Course
NSG 4100
Question 1
A nurse is caring for a patient with chronic obstructive pulmonary disease (COPD). Which
oxygen delivery method is most appropriate for this patient to avoid oxygen-induced
hypoventilation?
A. Non-rebreather mask
B. Nasal cannula at 2 L/min
C. Venturi mask at 50% FiO2
D. Simple face mask at 10 L/min
Answer: B
Rationale: For COPD patients, low-flow oxygen via a nasal cannula at 2 L/min is typically used
to prevent oxygen-induced hypoventilation. High concentrations of oxygen (e.g., 50% or more)
can reduce the patient's hypoxic drive and lead to respiratory depression.
Question 2
A nurse is assessing a patient who had abdominal surgery 2 days ago. The patient reports pain in
the calf, and the nurse notes redness and swelling in the area. What should the nurse do first?
A. Apply a warm compress to the area
B. Elevate the affected leg
C. Notify the healthcare provider immediately
D. Encourage the patient to ambulate
Answer: C
Rationale: The patient's symptoms are consistent with deep vein thrombosis (DVT). Immediate
notification of the healthcare provider is essential to prevent complications such as a pulmonary
embolism. Applying heat or encouraging ambulation could worsen the condition.
Question 3
A client with diabetes mellitus is admitted with hyperglycemia. Which of the following clinical
manifestations should the nurse expect?
,A. Cool, clammy skin; tachycardia
B. Polydipsia, polyuria, and polyphagia
C. Decreased urinary output; hypotension
D. Weight gain and bradycardia
Answer: B
Rationale: Hyperglycemia is characterized by the classic signs of polydipsia (excessive thirst),
polyuria (excessive urination), and polyphagia (excessive hunger). These symptoms occur due to
the osmotic effects of high glucose levels in the blood.
Question 4
A nurse administers a medication that causes a severe allergic reaction. What is the nurse’s
priority intervention?
A. Notify the healthcare provider
B. Administer oxygen and elevate the patient’s legs
C. Stop the medication and maintain the airway
D. Document the reaction in the patient’s medical record
Answer: C
Rationale: The priority is to stop the medication and maintain the airway to prevent further
exposure and ensure the patient can breathe. Other actions, such as notifying the provider, are
important but secondary.
Question 5
A nurse is caring for a patient receiving a potassium-sparing diuretic. Which food should the
nurse advise the patient to avoid?
A. Bananas
B. Rice
C. Apples
D. Bread
Answer: A
Rationale: Potassium-sparing diuretics, such as spironolactone, can cause hyperkalemia. High-
potassium foods, like bananas, should be avoided to prevent further increases in serum potassium
levels.
, Question 6
The nurse is teaching a patient about wound care for a stage 3 pressure ulcer. Which statement
by the patient indicates a need for further teaching?
A. “I will clean the wound with normal saline.”
B. “I will use a heat lamp to dry the wound faster.”
C. “I will eat foods high in protein to promote healing.”

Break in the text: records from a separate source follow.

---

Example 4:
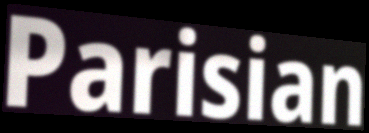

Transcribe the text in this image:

Parisian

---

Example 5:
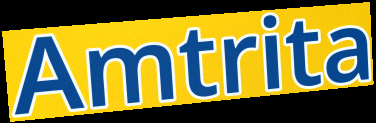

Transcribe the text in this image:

AmtritaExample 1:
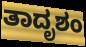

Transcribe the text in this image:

ತಾದೃಶಂ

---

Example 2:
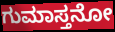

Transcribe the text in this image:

ಗುಮಾಸ್ತನೋ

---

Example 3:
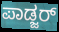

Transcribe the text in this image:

ಪಾಡ್ಜರ್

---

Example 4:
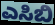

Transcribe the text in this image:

ಎಸಿಬಿ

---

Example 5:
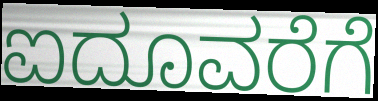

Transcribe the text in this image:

ಐದೂವರೆಗೆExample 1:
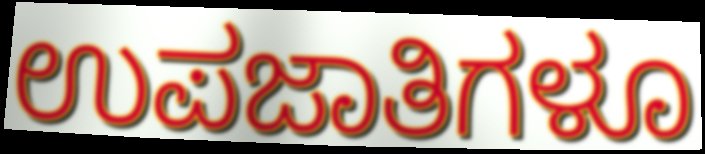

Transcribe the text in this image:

ಉಪಜಾತಿಗಳೂ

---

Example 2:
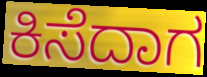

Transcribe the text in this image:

ಕಿಸೆದಾಗ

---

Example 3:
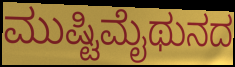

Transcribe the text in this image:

ಮುಷ್ಟಿಮೈಥುನದ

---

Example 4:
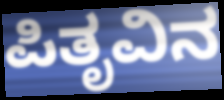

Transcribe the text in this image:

ಪಿತೃವಿನ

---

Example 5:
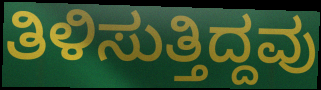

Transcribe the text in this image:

ತಿಳಿಸುತ್ತಿದ್ದವು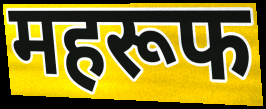
महरूफ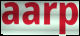
aarp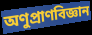
অণুপ্রাণবিজ্ঞান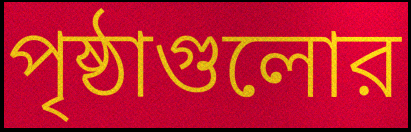
পৃষ্ঠাগুলোর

D. “I will change the dressing as instructed by my healthcare provider.”
Answer: B
Rationale: Using a heat lamp can dry the wound and delay healing by damaging tissue. Normal
saline, proper nutrition, and following dressing change protocols are essential for wound care.
Question 7
A patient with heart failure is prescribed furosemide. What is the most important electrolyte
imbalance for the nurse to monitor?
A. Hypocalcemia
B. Hypokalemia
C. Hypernatremia
D. Hypermagnesemia
Answer: B
Rationale: Furosemide, a loop diuretic, can cause significant potassium loss, leading to
hypokalemia. This electrolyte imbalance can result in arrhythmias and other complications.
Question 8
A nurse is providing discharge instructions to a patient prescribed warfarin. Which statement by
the patient indicates understanding of the teaching?
A. “I will take aspirin if I have a headache.”
B. “I need to avoid foods high in vitamin K, such as spinach.”
C. “I can drink alcohol as long as it is in moderation.”
D. “I will stop taking the medication if I notice bruising.”
Answer: B
Rationale: Vitamin K can interfere with warfarin’s anticoagulant effects. Patients should limit
foods high in vitamin K and maintain consistent dietary intake. Aspirin and alcohol should be
avoided, and bruising should be reported rather than discontinuing the medication abruptly.